### QUOTED PASSAGE:
▼
I just believe that as people can be more open and be who they want to be (thank goodness) - we shouldn’t be frightened of this and if a child asks we respond in a way that’s appropriate. God only knows I have got it wrong when the kids have asked something left field - but I’d rather have the conversation and often I have learnt too! I remember when one of mine came home and said they had been discussing the term LGBTQIA plus at school and I learnt what the term intersex meant! I just don’t see it as a drama!

Both my kids have both grown up to be supportive, kind and inclusive young people. Of which I am very proud.

Francesgumm · 13/09/2023 07:59

I’d definitely make an appointment to go in and chat to the school about what they teach them in PSHE/RSE about gender stuff. Look at the material and lesson plans.

My DD is secondary school now but I discussed this in her primary school and at secondary school, and pushed back on some of the content. She is in the ‘infamous’ school now which went Twitter viral last term with ‘cat gender’ pupil! My DD knows it’s all a load of bollocks. I’m always wearing my woman adult human female T-shirts. Just be very open and honest with your son. Biological and scientific facts - no hate - but you don’t have to agree with people’s delusions.

SunnieShine · 13/09/2023 08:03

HirplesWithHaggis · 13/09/2023 01:05

He'd actually be changed into a castrated male, a eunuch, not a "transgender person".
▲
### DATA EXTRACT:
▼
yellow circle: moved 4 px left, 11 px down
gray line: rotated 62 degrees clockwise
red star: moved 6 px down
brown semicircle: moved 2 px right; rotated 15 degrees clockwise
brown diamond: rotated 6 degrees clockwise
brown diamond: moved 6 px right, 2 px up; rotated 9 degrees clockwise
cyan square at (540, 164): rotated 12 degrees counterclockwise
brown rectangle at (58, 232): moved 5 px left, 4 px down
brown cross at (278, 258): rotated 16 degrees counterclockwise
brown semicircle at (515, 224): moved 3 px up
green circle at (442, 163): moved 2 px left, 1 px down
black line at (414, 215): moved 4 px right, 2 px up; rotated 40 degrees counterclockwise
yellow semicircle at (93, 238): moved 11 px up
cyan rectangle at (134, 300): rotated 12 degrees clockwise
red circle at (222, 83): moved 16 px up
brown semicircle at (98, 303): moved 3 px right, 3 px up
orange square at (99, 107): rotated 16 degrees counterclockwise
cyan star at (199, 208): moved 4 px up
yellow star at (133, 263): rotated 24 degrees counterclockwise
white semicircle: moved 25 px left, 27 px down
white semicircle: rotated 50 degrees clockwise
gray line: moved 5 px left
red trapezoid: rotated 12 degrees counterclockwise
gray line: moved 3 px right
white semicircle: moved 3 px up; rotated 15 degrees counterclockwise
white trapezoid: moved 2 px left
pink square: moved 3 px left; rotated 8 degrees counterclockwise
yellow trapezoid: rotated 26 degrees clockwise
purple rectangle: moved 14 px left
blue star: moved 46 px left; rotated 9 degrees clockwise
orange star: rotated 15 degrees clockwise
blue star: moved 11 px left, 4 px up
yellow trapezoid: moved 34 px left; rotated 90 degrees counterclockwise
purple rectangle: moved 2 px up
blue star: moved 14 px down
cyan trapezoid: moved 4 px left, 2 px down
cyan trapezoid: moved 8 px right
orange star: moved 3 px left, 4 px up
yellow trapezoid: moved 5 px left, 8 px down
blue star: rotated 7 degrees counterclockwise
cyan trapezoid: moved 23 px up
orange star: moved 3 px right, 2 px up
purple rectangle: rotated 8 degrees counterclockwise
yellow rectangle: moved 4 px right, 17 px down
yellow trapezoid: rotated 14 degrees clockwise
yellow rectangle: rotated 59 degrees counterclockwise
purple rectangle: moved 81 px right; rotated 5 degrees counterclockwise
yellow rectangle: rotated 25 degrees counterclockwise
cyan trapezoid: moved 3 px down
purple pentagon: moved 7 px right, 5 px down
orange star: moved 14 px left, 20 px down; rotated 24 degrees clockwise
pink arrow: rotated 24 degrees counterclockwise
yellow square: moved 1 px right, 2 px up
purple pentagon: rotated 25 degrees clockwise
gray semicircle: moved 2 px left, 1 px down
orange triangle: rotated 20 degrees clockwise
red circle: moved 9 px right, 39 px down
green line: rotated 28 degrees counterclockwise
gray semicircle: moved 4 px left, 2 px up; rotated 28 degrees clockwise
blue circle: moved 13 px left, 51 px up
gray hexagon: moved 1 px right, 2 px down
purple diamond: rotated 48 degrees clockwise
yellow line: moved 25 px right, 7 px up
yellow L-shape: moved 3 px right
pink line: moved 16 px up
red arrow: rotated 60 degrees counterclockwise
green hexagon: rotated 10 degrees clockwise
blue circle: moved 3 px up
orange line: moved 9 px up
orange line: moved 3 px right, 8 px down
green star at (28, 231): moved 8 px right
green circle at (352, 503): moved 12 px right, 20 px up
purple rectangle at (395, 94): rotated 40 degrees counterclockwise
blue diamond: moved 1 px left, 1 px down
▲
### ASSIGNED TASK:
Please copy the forum discussion between "I just believe" and "am very proud.", inclusive. The listing is separate material from the forum discussion.

### EXERCISE SOLUTION:
I just believe that as people can be more open and be who they want to be (thank goodness) - we shouldn’t be frightened of this and if a child asks we respond in a way that’s appropriate. God only knows I have got it wrong when the kids have asked something left field - but I’d rather have the conversation and often I have learnt too! I remember when one of mine came home and said they had been discussing the term LGBTQIA plus at school and I learnt what the term intersex meant! I just don’t see it as a drama!

Both my kids have both grown up to be supportive, kind and inclusive young people. Of which I am very proud.